The main thing you must remember as a bond investor is that although the bond price might move around, the coupon is fixed. But remember, the bonds are required to pay back 100% of the principal. So if you hold your bonds to maturity (when the principal is repaid), then changes in the bond’s price can be meaningless.
Now, of course, if the company goes bankrupt then the legal guarantees we described above are worth much less. But, because company’s have to pay back bondholders before equity holders, they are still worth something… usually ~$0.40 on the dollar.
Now back to Coinbase’s bonds.
As of the end of Q3 2022, Coinbase had ~$5 billion in cash on hand and $3.4 billion of long-term debt.
If we briefly look at the 3.38% Senior Notes due on October 1, 2028, we can see that Coinbase raised $1 billion of these bonds that pay 3.38% interest until 2028.
Right now, these bonds are trading for $0.58 on the dollar, and have been as low as $0.50.
Due to the discount, if you do the math, these bonds are paying ~14% yield. In other words, if you hold these bonds to maturity (five years), you will receive 14% annually.

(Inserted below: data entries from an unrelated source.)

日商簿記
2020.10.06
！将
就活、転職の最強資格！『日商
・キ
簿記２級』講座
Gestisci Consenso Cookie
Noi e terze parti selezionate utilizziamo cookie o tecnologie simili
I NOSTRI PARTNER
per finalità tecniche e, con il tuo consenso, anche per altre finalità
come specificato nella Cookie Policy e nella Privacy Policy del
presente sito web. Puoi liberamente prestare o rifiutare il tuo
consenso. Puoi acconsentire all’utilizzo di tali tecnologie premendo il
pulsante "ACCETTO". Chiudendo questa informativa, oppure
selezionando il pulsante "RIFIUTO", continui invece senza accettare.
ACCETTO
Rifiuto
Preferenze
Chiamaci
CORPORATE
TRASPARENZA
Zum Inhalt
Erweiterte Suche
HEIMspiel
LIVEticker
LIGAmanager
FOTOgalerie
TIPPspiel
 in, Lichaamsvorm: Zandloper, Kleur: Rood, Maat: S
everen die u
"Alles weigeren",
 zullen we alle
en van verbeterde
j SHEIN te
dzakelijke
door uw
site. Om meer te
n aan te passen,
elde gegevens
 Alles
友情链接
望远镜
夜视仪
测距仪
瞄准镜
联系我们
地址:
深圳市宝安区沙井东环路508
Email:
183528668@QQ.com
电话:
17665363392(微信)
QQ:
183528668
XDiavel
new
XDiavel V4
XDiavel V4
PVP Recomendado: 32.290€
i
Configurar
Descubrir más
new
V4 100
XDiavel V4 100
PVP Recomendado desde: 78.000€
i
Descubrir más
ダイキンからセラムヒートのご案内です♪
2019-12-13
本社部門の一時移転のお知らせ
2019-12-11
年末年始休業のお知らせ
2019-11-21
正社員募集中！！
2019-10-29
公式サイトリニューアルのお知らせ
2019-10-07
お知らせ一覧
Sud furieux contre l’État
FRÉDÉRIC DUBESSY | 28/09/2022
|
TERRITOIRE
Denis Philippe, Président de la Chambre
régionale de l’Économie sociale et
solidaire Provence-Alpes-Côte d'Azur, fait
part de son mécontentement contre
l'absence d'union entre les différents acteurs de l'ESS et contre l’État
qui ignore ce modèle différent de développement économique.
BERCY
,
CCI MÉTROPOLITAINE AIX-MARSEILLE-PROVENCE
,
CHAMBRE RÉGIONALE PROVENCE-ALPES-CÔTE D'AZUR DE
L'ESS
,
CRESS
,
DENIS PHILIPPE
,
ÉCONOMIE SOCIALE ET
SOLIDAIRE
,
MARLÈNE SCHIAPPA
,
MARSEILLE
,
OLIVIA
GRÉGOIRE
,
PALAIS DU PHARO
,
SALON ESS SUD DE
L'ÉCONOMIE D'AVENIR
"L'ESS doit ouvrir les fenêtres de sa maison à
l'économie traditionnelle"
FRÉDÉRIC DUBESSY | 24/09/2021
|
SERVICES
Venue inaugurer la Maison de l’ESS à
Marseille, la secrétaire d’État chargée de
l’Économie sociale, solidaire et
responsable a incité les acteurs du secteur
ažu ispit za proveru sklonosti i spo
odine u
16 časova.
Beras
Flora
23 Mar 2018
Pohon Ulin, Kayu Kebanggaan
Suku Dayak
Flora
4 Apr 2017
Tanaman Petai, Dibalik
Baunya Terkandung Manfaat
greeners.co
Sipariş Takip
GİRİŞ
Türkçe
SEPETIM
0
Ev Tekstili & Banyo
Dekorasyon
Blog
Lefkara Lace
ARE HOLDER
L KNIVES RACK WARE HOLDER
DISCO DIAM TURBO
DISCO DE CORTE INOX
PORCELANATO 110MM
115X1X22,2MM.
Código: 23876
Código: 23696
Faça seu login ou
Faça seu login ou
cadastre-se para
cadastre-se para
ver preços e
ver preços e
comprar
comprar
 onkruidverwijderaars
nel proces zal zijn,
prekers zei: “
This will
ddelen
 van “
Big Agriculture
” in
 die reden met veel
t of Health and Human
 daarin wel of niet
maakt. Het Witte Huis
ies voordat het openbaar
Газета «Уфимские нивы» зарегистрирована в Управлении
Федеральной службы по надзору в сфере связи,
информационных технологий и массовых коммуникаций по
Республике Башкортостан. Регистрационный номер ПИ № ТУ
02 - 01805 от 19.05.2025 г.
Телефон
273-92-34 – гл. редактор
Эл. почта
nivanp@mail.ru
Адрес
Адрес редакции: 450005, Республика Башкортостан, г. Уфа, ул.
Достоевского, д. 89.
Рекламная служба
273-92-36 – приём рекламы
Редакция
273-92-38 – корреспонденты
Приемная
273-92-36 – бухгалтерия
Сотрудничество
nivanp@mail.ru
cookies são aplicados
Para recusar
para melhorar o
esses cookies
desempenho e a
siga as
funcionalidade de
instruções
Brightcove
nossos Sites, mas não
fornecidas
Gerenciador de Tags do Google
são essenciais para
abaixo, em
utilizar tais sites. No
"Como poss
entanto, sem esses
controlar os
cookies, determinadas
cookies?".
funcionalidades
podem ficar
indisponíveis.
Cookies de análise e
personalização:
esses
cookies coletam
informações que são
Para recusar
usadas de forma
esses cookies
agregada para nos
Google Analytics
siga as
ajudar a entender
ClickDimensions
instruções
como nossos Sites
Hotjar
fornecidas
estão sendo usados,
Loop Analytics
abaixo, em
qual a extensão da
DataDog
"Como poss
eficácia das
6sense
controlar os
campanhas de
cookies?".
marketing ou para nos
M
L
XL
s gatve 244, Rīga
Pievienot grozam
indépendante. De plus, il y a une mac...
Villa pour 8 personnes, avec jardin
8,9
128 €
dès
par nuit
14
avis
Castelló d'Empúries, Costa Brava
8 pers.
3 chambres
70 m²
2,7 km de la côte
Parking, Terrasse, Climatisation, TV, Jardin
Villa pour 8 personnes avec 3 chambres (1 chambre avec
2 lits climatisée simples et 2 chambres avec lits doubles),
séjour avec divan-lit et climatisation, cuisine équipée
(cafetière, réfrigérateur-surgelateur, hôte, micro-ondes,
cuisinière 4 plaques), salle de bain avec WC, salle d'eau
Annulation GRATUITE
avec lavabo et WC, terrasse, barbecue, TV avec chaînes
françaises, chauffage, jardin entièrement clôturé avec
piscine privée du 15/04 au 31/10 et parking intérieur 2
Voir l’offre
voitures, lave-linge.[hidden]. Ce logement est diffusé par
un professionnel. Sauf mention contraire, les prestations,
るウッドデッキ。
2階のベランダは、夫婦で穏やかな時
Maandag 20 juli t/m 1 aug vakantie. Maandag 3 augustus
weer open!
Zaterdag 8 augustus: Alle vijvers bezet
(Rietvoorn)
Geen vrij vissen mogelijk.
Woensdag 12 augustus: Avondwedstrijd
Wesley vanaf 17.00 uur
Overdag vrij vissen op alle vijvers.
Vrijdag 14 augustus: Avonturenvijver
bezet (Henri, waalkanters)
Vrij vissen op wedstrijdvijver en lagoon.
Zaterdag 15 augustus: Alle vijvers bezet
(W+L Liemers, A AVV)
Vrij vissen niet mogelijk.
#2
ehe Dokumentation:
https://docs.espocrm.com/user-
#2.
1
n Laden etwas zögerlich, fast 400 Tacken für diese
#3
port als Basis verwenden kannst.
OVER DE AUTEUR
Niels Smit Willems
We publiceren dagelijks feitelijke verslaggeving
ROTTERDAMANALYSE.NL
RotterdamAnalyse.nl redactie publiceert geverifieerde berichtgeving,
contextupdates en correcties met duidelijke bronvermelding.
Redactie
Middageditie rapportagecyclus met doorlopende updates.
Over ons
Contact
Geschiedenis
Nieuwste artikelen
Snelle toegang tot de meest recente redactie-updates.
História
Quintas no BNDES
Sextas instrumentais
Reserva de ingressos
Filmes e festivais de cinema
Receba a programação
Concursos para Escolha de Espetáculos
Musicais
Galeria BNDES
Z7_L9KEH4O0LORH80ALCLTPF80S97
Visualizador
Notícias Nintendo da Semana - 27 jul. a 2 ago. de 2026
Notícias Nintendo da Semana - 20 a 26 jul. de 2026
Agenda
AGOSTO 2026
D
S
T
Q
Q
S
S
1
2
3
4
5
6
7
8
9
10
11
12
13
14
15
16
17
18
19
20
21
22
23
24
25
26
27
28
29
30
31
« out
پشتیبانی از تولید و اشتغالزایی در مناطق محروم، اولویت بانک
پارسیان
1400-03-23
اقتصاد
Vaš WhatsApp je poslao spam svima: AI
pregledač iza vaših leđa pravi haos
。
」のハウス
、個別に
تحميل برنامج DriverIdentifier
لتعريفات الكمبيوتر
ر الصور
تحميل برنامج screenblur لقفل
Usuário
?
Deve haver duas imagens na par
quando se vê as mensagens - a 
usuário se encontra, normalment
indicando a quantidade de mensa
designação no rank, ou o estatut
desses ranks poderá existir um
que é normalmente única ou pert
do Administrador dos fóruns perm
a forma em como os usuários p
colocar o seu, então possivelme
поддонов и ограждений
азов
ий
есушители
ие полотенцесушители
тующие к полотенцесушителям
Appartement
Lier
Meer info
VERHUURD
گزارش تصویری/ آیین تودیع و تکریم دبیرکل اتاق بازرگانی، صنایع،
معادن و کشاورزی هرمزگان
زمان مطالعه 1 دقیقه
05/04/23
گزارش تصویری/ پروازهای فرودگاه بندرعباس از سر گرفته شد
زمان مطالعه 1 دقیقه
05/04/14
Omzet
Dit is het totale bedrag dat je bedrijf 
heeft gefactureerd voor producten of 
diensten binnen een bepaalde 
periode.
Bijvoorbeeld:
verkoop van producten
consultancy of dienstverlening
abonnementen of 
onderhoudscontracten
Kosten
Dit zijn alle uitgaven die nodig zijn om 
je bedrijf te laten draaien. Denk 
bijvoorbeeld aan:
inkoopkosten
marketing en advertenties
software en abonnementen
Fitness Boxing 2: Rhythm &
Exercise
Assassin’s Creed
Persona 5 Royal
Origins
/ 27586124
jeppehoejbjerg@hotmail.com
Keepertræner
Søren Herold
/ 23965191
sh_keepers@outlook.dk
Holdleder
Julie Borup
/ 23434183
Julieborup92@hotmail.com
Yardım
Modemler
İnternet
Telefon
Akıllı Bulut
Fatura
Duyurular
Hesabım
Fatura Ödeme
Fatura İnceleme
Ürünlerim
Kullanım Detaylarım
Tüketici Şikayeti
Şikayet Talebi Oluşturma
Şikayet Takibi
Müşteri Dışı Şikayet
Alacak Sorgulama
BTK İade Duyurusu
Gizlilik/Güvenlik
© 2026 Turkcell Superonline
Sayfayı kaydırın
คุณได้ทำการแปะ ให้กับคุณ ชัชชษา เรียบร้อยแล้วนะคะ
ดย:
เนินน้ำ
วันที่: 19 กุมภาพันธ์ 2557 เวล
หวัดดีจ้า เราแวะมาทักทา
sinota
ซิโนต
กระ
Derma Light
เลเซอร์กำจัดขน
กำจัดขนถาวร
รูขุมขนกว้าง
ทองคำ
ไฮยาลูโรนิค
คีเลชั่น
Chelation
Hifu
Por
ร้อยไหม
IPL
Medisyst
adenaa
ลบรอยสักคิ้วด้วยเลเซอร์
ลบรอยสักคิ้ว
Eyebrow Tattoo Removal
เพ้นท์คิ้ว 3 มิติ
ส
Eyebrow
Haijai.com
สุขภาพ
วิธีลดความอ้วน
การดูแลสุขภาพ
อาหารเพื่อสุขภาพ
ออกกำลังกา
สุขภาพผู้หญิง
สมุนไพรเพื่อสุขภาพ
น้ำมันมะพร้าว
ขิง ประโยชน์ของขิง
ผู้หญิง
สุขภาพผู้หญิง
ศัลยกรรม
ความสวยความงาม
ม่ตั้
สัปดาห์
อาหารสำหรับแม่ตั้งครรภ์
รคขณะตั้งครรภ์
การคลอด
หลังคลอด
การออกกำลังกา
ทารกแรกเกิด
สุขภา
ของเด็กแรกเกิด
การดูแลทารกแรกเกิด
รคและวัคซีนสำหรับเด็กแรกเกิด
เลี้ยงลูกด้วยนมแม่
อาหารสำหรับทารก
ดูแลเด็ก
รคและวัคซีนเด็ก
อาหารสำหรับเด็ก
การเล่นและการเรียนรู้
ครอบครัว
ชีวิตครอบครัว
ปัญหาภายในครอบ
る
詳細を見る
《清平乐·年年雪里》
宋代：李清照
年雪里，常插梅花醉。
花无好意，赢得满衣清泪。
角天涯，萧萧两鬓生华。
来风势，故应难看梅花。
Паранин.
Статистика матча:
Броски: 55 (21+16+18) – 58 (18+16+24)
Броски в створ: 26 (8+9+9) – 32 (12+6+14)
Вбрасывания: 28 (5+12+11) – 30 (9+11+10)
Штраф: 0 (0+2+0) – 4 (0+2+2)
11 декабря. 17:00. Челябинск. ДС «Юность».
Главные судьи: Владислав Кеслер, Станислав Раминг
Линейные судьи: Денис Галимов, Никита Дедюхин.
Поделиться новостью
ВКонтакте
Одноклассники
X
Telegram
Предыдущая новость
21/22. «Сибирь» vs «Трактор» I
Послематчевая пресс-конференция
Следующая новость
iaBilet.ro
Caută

Not bad.
Now let’s look at another example using Microstrategy (MSTR), courtesy of our friend Porter Stansberry.
Right now, the Microstrategy 2025 Convertible Bond (CUSIP: 594972AC5) trades for around $750. Now, we aren’t going to get into the details about how a convertible bond compares to a normal bond, but according to Porter’s research and similar to our Coinbase bonds above, these instruments offer the potential to generate a very respectable 28% return over the next roughly three years. And that’s in a completely flat BTC price environment. But let’s look at the other scenarios.
- In a bullish environment (we are talking $100k BTC prices here), these bonds would stand to make 243%. Bondholders would simply benefit from the stock’s appreciation by converting their bonds into shares.
- In a bearish environment (let’s say $10k BTC prices), he estimates that investors would still make out with a 17% return. MSTR has a rough $1 billion valuation on its core software business… and with a boatload of BTC on its balance sheet (even at $10k BTC), their intrinsic value would still hover above $2 billion. That’s nearly enough to payback debt holders. And remember, debt holders would get paid first in the case of a liquidation event or bankruptcy – before shareholders receive anything.
📌 By the way, If you are interested in learning more about this strategy, we suggest taking a look at Porter’s new service where he digs into opportunities just like this one.
Putting it all together, investing in MSTR shares only provides the potential upside from the stock’s appreciation, but also carries the risk of default and potential losses. Investing in the convertible bond, however, offers a balance between the potential upside of the stock and the downside protection of the bond.
Now, are we saying you should fill out your entire portfolio with these bonds? Of course not.
We simply want to show our readers – as we have done for the past five years – that to make money in the crypto space, you don’t have to rely on crazy small-cap coins or sketchy public companies.
Looking beneath the surface can allow you to get exposure to BTC with potentially much less risk.